What needs to be done.
Reproduce word for word the lines from the records below, beginning with the line that contains "O código conta" and running through the line that contains "Esta classe representa".

Extracted entries.
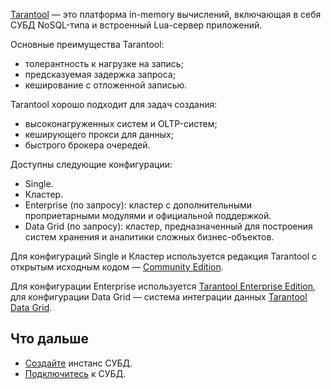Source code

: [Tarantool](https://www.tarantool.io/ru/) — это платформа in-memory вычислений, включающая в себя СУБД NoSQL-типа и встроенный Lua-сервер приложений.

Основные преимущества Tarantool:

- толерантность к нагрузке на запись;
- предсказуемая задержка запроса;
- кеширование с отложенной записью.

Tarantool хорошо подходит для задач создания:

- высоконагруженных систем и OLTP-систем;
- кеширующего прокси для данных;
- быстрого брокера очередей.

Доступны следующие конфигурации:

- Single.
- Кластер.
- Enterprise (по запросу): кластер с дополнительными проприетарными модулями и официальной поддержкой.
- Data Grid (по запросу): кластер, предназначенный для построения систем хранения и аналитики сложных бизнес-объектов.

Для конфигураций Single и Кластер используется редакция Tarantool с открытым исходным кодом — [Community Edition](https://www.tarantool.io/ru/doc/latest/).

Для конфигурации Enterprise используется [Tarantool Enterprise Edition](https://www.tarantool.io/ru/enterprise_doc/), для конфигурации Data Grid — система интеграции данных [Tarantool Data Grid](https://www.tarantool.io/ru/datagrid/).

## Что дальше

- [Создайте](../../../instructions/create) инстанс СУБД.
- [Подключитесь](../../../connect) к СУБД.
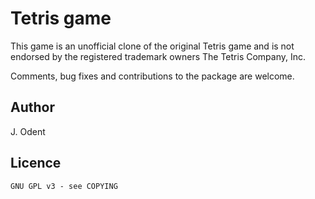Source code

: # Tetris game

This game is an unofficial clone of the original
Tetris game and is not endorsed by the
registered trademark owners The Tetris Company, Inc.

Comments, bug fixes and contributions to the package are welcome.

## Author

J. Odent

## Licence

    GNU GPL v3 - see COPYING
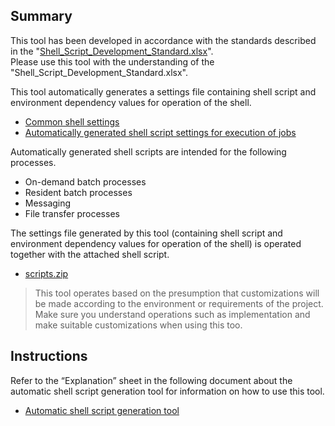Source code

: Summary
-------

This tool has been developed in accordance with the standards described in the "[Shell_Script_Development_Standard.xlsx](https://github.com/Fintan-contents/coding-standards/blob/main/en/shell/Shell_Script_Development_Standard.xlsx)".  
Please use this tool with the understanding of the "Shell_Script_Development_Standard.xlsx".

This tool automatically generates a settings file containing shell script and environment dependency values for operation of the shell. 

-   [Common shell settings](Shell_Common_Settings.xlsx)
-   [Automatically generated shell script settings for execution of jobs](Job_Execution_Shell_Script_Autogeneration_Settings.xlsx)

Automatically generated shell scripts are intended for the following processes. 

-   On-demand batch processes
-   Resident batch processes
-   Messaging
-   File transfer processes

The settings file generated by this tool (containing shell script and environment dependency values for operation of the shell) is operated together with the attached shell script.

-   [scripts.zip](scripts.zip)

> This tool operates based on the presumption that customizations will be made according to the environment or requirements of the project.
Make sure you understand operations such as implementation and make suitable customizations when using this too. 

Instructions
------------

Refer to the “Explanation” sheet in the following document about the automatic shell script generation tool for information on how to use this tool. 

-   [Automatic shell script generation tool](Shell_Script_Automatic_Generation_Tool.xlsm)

==

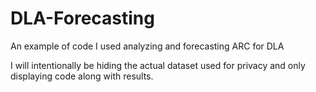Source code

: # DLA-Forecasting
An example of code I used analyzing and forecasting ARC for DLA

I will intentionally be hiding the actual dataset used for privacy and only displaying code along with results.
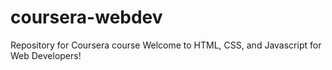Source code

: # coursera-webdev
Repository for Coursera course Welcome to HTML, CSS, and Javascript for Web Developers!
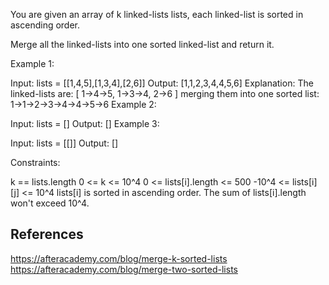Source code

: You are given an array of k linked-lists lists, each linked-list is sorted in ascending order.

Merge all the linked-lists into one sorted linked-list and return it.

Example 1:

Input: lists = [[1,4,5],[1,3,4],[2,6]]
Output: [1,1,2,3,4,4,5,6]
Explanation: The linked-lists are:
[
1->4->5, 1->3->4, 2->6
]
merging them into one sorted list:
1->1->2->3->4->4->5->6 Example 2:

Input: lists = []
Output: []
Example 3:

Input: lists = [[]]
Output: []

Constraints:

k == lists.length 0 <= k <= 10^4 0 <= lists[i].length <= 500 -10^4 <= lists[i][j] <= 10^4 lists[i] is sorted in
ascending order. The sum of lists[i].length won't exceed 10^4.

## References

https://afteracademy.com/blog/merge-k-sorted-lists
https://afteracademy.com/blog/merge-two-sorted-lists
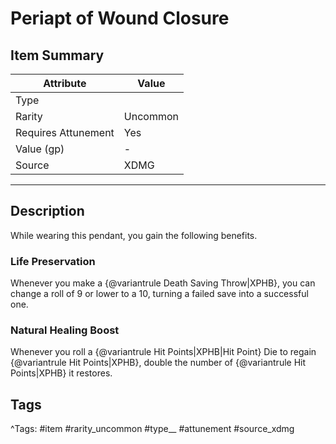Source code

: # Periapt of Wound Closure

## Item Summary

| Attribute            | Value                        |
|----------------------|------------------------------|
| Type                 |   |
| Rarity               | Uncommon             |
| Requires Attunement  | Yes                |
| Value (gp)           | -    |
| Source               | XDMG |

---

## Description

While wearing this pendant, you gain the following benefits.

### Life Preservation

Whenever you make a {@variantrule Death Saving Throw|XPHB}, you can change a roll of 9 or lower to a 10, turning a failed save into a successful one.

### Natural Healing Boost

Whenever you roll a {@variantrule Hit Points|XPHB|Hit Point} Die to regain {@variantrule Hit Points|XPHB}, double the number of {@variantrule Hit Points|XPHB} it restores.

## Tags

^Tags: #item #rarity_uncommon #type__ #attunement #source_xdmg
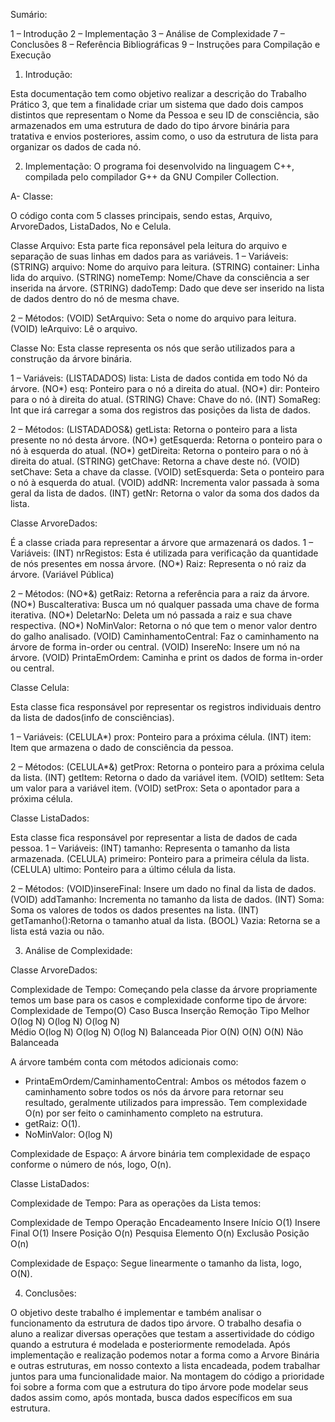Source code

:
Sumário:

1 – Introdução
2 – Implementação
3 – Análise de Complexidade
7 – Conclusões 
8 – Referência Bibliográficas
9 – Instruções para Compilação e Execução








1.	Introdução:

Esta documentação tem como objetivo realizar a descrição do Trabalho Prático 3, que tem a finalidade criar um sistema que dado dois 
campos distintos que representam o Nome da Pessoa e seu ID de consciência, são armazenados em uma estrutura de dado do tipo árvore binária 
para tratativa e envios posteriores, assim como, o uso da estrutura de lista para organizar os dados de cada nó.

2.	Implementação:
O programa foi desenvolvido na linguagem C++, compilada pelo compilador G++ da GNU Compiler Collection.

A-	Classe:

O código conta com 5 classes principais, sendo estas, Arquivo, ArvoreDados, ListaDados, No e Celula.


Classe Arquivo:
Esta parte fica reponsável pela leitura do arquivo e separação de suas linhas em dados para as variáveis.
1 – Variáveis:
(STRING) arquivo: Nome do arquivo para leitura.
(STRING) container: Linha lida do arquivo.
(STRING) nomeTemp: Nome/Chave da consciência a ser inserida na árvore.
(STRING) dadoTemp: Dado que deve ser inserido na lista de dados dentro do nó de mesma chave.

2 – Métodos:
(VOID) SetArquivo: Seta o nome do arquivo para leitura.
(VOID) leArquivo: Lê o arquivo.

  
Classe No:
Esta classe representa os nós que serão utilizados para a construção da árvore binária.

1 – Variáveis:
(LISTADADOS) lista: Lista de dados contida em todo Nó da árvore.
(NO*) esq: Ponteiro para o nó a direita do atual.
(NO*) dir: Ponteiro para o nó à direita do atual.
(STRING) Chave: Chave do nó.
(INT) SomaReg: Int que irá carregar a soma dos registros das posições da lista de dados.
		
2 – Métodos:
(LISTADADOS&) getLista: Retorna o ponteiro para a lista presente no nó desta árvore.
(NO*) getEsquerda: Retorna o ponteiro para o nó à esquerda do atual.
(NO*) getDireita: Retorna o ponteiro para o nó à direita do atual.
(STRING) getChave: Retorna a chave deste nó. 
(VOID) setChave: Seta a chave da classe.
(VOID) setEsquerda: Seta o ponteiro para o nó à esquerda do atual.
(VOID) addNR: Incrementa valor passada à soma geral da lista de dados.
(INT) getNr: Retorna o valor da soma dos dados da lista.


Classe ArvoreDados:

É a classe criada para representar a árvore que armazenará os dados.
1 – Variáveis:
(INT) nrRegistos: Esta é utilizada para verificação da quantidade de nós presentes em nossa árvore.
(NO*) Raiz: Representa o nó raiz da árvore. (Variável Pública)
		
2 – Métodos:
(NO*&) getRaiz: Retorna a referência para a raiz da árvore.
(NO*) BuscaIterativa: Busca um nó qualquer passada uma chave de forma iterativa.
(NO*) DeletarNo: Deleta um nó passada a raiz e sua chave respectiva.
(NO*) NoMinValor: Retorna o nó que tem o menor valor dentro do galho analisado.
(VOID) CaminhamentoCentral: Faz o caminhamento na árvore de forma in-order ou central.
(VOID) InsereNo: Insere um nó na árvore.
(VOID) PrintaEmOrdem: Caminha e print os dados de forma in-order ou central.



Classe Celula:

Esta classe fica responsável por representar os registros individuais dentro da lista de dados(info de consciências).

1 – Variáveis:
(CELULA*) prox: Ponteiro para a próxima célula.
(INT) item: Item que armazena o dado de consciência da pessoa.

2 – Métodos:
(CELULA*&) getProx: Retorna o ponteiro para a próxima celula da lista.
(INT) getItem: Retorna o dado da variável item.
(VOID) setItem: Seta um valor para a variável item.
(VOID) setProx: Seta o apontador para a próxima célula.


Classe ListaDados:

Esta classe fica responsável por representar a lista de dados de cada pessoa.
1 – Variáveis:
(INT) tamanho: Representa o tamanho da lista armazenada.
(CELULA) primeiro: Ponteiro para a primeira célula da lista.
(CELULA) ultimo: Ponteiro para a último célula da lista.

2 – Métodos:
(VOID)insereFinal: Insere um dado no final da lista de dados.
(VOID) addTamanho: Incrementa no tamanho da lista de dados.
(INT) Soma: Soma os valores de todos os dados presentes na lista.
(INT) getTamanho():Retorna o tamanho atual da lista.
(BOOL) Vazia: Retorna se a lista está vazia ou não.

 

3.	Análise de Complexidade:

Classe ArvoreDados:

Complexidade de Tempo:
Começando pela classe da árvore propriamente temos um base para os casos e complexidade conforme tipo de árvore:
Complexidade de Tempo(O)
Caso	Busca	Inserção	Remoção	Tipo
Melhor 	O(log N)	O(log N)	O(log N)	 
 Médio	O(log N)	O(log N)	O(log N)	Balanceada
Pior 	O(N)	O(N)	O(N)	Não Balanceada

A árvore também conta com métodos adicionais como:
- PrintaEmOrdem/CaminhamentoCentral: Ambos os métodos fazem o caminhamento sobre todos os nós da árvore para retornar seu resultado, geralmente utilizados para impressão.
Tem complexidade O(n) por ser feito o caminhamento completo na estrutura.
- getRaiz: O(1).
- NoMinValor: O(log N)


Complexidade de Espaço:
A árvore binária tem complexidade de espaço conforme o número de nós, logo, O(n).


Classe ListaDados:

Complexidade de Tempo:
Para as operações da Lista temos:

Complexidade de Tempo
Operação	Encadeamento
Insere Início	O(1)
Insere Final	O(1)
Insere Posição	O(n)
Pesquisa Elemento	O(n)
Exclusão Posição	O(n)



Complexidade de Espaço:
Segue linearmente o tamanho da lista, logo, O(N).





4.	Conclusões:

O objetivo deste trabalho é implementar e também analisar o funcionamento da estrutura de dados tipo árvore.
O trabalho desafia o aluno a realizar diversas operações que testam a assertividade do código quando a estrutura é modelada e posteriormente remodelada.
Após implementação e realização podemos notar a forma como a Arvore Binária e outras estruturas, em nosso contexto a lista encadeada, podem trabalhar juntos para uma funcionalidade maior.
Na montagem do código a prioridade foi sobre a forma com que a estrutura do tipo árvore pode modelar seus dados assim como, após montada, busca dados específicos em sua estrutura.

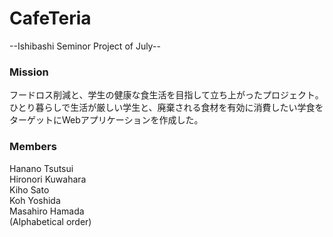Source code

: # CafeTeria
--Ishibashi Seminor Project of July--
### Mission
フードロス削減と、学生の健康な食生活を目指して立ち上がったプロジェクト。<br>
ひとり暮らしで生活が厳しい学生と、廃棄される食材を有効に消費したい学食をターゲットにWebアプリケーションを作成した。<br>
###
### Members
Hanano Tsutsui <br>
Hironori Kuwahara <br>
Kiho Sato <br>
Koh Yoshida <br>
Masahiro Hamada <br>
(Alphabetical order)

Answer below.
O código conta com 5 classes principais, sendo estas, Arquivo, ArvoreDados, ListaDados, No e Celula.


Classe Arquivo:
Esta parte fica reponsável pela leitura do arquivo e separação de suas linhas em dados para as variáveis.
1 – Variáveis:
(STRING) arquivo: Nome do arquivo para leitura.
(STRING) container: Linha lida do arquivo.
(STRING) nomeTemp: Nome/Chave da consciência a ser inserida na árvore.
(STRING) dadoTemp: Dado que deve ser inserido na lista de dados dentro do nó de mesma chave.

2 – Métodos:
(VOID) SetArquivo: Seta o nome do arquivo para leitura.
(VOID) leArquivo: Lê o arquivo.

  
Classe No:
Esta classe representa os nós que serão utilizados para a construção da árvore binária.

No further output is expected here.